If the Court were permitted to consider the value of these goals and how well Minnesota’s age requirement fits the ends to be achieved, the outcome here would likely be different. But whatever the evidence may reveal about the wisdom behind enacting a 21-year-old requirement for publicly carrying a handgun, such analysis belongs to a regime of means-end scrutiny scuttled by Bruen. Under Bruen, the balancing of interests in public safety and the right to keep and bear arms has already been “struck by the traditions of the American people.”
Second Amendment jurisprudence now focuses a lens entirely on the choices made in a very different time, by a very different American people. Given the relative dearth of firearms regulation from the most relevant period where that lens is aimed, the endeavor of applying Bruen seems likely to lead, generally, to more guns in the hands of more people, not just young adults.
Some Minnesotans are surely fine with that result. Others may wonder what public safety measures are left to be achieved through the political process where guns are concerned. But Bruen makes clear that today’s policy considerations play no role in an analytical framework that begins and ends more than two hundred years ago.
It’s clear by that passage that Menendez is no fan of the Bruen decision, but at least she didn’t let her personal opinion cloud her legal judgement.
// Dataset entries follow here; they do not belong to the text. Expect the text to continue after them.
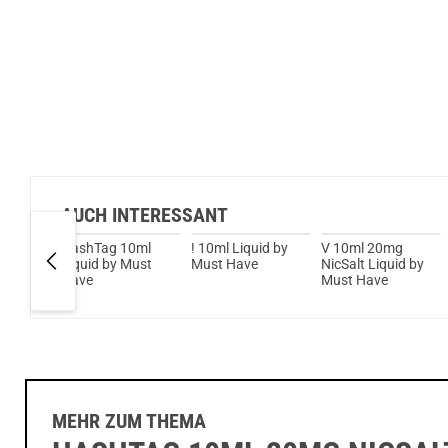
AUCH INTERESSANT
ave,
HashTag 10ml
! 10ml Liquid by
V 10ml 20mg
ucht &
Liquid by Must
Must Have
NicSalt Liquid by
brid
Have
Must Have
uid by
MEHR ZUM THEMA
HASHTAG 10ML 20MG NICSAL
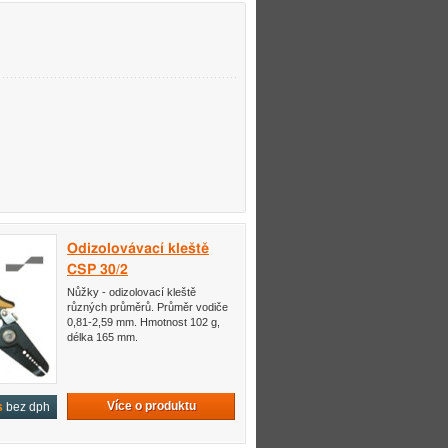
Odizolovávací kleště
CSP 30/2
Nůžky - odizolovací kleště
různých průměrů. Průměr vodiče
0,81-2,59 mm. Hmotnost 102 g,
délka 165 mm.
Více o produktu
s
bez dph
Minnesota failed to demonstrate that its carry ban fits within the historical tradition of the right to keep and bear arms, and that means it’s got to go.
While the judge’s order prohibiting the state from continuing to deprive under-21s their right to bear arms in self-defense did not come with any sort of stay attached, Minnesota A.G. Keith Ellison will undoubtably appeal the decision and seek a stay from the Eighth Circuit. Given the length of time that it typically takes to process a concealed carry license, under-21s may not see any immediate relief from Menendez’s order, but today’s decision is still very good news and a big step towards restoring the rights of all “the people” to keep and bear arms.